Process industries shouldn’t be insecure about safety software
I recently drove from Houston, Texas, to Pittsburgh, Pa., a two-day journey that gave me a lot of time to think. As I focused my eyes on the highway ahead with a dog riding shotgun (asleep, of course) and my wife working on a laptop, I wondered how nice it might be if I had a self-driving car and could kick up my heels to watch movies instead of driving. But nice thoughts sometime turn sour when you also have the time to ponder potential consequences.
I wondered if I’m ready to put the safety of my family in the hands of an autopilot on the road. There’s certainly comfort in knowing I have the wheel and am alert to potential hazards ahead or negligent drivers all around. There’s still a lot to be said for a human touch, especially when it comes to safety and security.
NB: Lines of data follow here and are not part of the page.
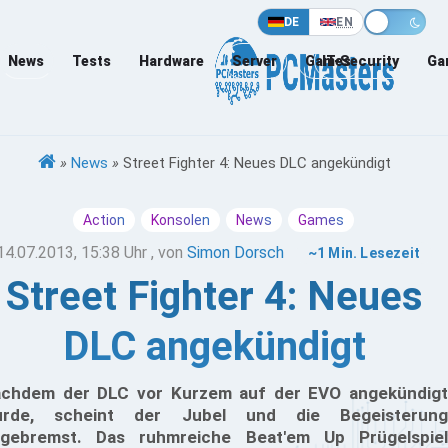
DE
EN
News
Tests
Hardware
Server
Games
IT-Security
Ga
»
News
»
Street Fighter 4: Neues DLC angekündigt
Action
Konsolen
News
Games
14.07.2013, 15:38 Uhr
, von
Simon Dorsch
~1 Min. Lesezeit
Street Fighter 4: Neues
DLC angekündigt
chdem der DLC vor Kurzem auf der EVO angekündigt
urde, scheint der Jubel und die Begeisterung
gebremst. Das ruhmreiche Beat'em Up Prügelspiel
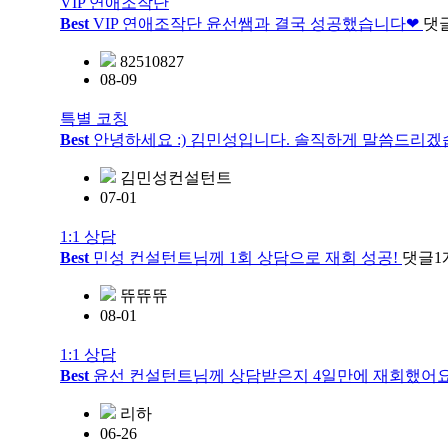
VIP 연애조작단
Best
VIP 연애조작단 윤선쌤과 결국 성공했습니다❤
댓
82510827
08-09
특별 코칭
Best
안녕하세요 :) 김민성입니다. 솔직하게 말씀드리겠
김민성컨설턴트
07-01
1:1 상담
Best
민성 컨설턴트님께 1회 상담으로 재회 성공!
댓글
1
뜌뜌뜌
08-01
1:1 상담
Best
윤선 컨설턴트님께 상담받은지 4일만에 재회했어
리하
06-26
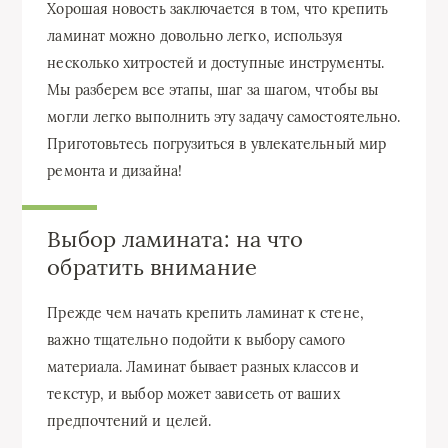
Хорошая новость заключается в том, что крепить
ламинат можно довольно легко, используя
несколько хитростей и доступные инструменты.
Мы разберем все этапы, шаг за шагом, чтобы вы
могли легко выполнить эту задачу самостоятельно.
Приготовьтесь погрузиться в увлекательный мир
ремонта и дизайна!
Выбор ламината: на что
обратить внимание
Прежде чем начать крепить ламинат к стене,
важно тщательно подойти к выбору самого
материала. Ламинат бывает разных классов и
текстур, и выбор может зависеть от ваших
предпочтений и целей.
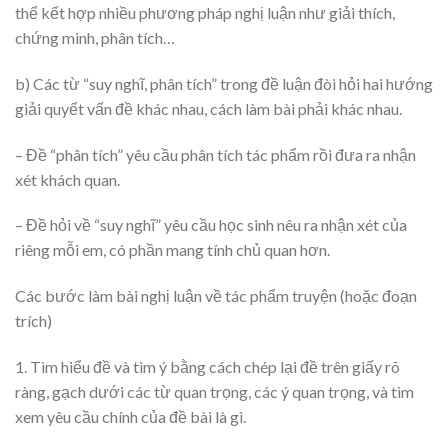
thể kết hợp nhiều phương pháp nghị luận như giải thích,
chứng minh, phân tích…
b) Các từ “suy nghĩ, phân tích” trong đề luận đòi hỏi hai hướng
giải quyết vấn đề khác nhau, cách làm bài phải khác nhau.
– Đề “phân tích” yêu cầu phân tích tác phẩm rồi đưa ra nhận
xét khách quan.
– Đề hỏi về “suy nghĩ” yêu cầu học sinh nêu ra nhận xét của
riêng mỗi em, có phần mang tính chủ quan hơn.
Các bước làm bài nghị luận về tác phẩm truyện (hoặc đoạn
trích)
1. Tìm hiểu đề và tìm ý bằng cách chép lại đề trên giấy rõ
ràng, gạch dưới các từ quan trọng, các ý quan trọng, và tìm
xem yêu cầu chính của đề bài là gì.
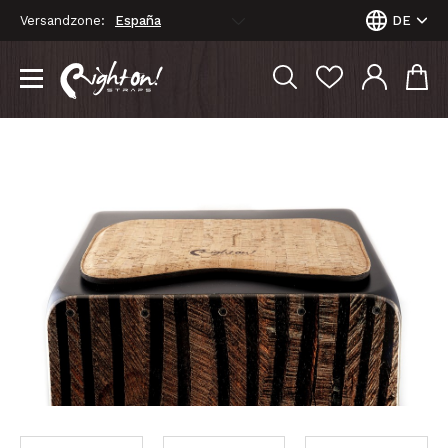
Versandzone:
DE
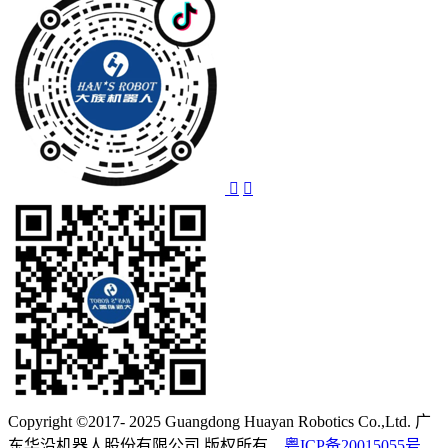
Copyright ©2017- 2025 Guangdong Huayan Robotics Co.,Ltd. 广
东华沿机器人股份有限公司 版权所有
粤ICP备20015055号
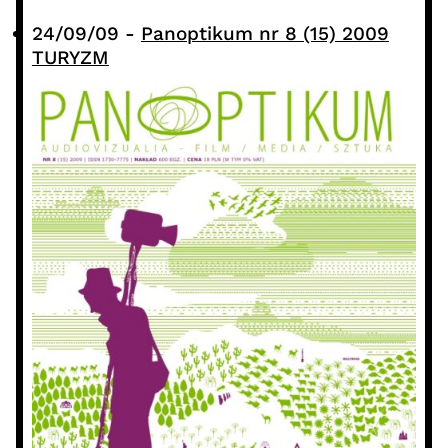
24/09/09
-
Panoptikum nr 8 (15) 2009
TURYZM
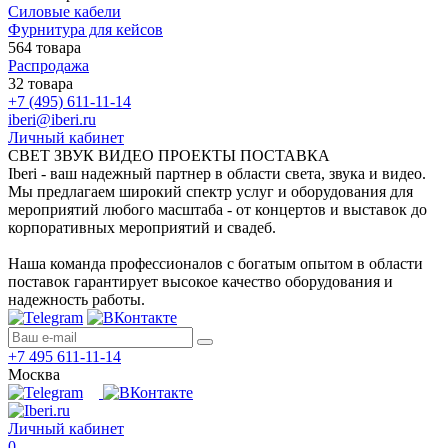
Силовые кабели
Фурнитура для кейсов
564 товара
Распродажа
32 товара
+7 (495) 611-11-14
iberi@iberi.ru
Личный кабинет
СВЕТ ЗВУК ВИДЕО ПРОЕКТЫ ПОСТАВКА
Iberi - ваш надежный партнер в области света, звука и видео.
Мы предлагаем широкий спектр услуг и оборудования для
мероприятий любого масштаба - от концертов и выставок до
корпоративных мероприятий и свадеб.
Наша команда профессионалов с богатым опытом в области
поставок гарантирует высокое качество оборудования и
надежность работы.
+7 495 611-11-14
Москва
Личный кабинет
0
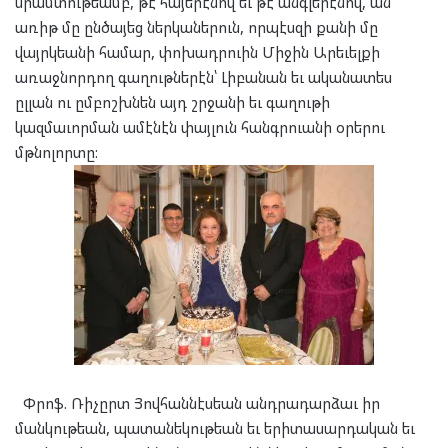
սրամտութեամբ, թէ՛ հայերէնով եւ թէ՛ անգլերէնով, ան
առիթ մը ընծայեց ներկաներուն, որպէսզի քանի մը
վայրկեանի համար, փոխադրուին Միջին Արեւելքի
առաջնորդող գաղութներէն՝ Լիբանան եւ ականատես
ըլլան ու ըմբոշխնեն այդ շրջանի եւ գաղութի
կազմաւորման ամէնէն փայլուն հանգրուանի օրերու
մթնոլորտը:
Փրոֆ. Ռիչըրտ Յովհաննէսեան անդրադարձաւ իր
մանկութեան, պատանեկութեան եւ երիտասարդական եւ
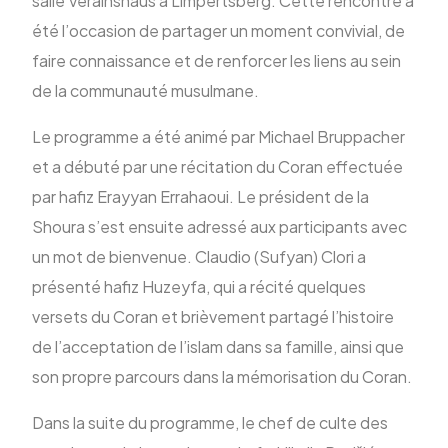
salle Verainshaus à Limpertsberg. Cette rencontre a
été l’occasion de partager un moment convivial, de
faire connaissance et de renforcer les liens au sein
ENG
de la communauté musulmane.
Le programme a été animé par Michael Bruppacher
et a débuté par une récitation du Coran effectuée
par hafiz Erayyan Errahaoui. Le président de la
Shoura s’est ensuite adressé aux participants avec
un mot de bienvenue. Claudio (Sufyan) Clori a
présenté hafiz Huzeyfa, qui a récité quelques
versets du Coran et brièvement partagé l’histoire
de l’acceptation de l’islam dans sa famille, ainsi que
son propre parcours dans la mémorisation du Coran.
Dans la suite du programme, le chef de culte des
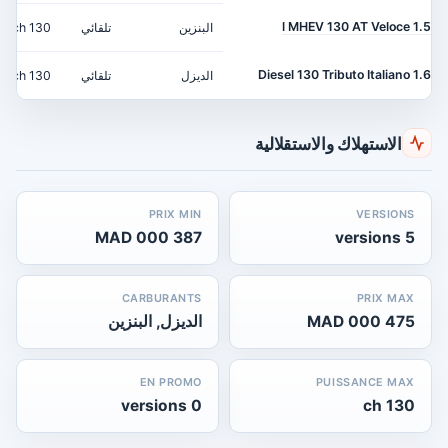
1.5 l MHEV 130 AT Veloce
البنزين
تلقائي
130 ch
1.6 Diesel 130 Tributo Italiano
الديزل
تلقائي
130 ch
الاستهلاك والاستقلالية
PRIX MIN
VERSIONS
387 000 MAD
5 versions
CARBURANTS
PRIX MAX
475 000 MAD
الديزل, البنزين
EN PROMO
PUISSANCE MAX
0 versions
130 ch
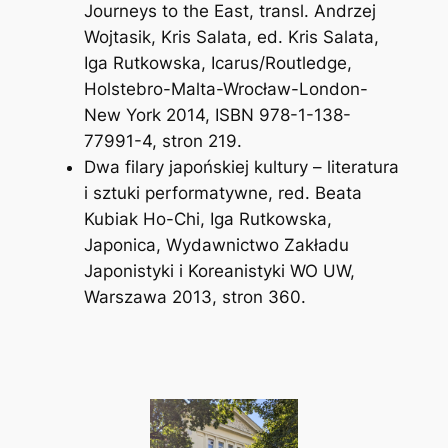
Journeys to the East,
transl. Andrzej
Wojtasik, Kris Salata, ed. Kris Salata,
Iga Rutkowska, Icarus/Routledge,
Holstebro-Malta-Wrocław-London-
New York 2014, ISBN 978-1-138-
77991-4, stron 219.
Dwa filary japońskiej kultury – literatura
i sztuki performatywne
, red. Beata
Kubiak Ho-Chi, Iga Rutkowska,
Japonica, Wydawnictwo Zakładu
Japonistyki i Koreanistyki WO UW,
Warszawa 2013, stron 360.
Things on the interstate aren’t that much different than industrial processes. Someone, or something, needs to be alert to dangers ahead, but are humans better at it than software? I’ll let you, the operators and process engineers, make those judgements. After all, you’re closer to the action and more experienced. However, I do know that the human touch may not be feasible, or even available, as we go further down the industrial highway.
I recently met with Chris Stogner, safety and critical control leader at Schneider Electric, for an episode of our Control Amplified podcast, and we talked about the barriers to software adoption for process safety. One of those is the same trust factor that hinders my desire to put my faith in software to steer my car across half the country. What’s not proven-in-use becomes hard to fathom as a practical solution. While I know what my hands on the wheel can do, I’ve yet to experience automated driving. While plant technicians know their safety checks will yield certain results, they’ve not yet experienced in putting their plant’s operations almost entirely in the hands of software.
Here’s where the lack of human touch may soon force their hands. It’s well-documented in Control and other media outlets that the industrial workforce is shrinking. As many veterans retire, interest in filling these positions by younger generations has waned, to say the least. But that doesn’t mean the process industries will simply wither and go away. Take, for example, this nugget from Stogner, “The population of the world is still growing. New plants are coming online, existing plants are expanding, and the industrial workforce is shrinking as more people retire than enter it.”
So, who fills the void? Artificial intelligence (AI) and other intelligent process control systems, that’s who, or in this case, that’s what. While that’s a scary notion today, this won’t be the case tomorrow. It will simply be a necessity.
The good news is that, as much as we want to always have our hands on the wheel, current and emerging process safety software is becoming increasingly intuitive. Adoption of such software won’t replace humans. It will, as Stoger and I discussed, simply augment human productivity. In short, just as automation on my car could make my long-distance drive a bit safer, while still allowing me the control to make decisions for my and my family’s safety, software-based safety systems will make plant operators more productive, and let them provide the world with better and safer energy, water, chemicals, food, medicines and more.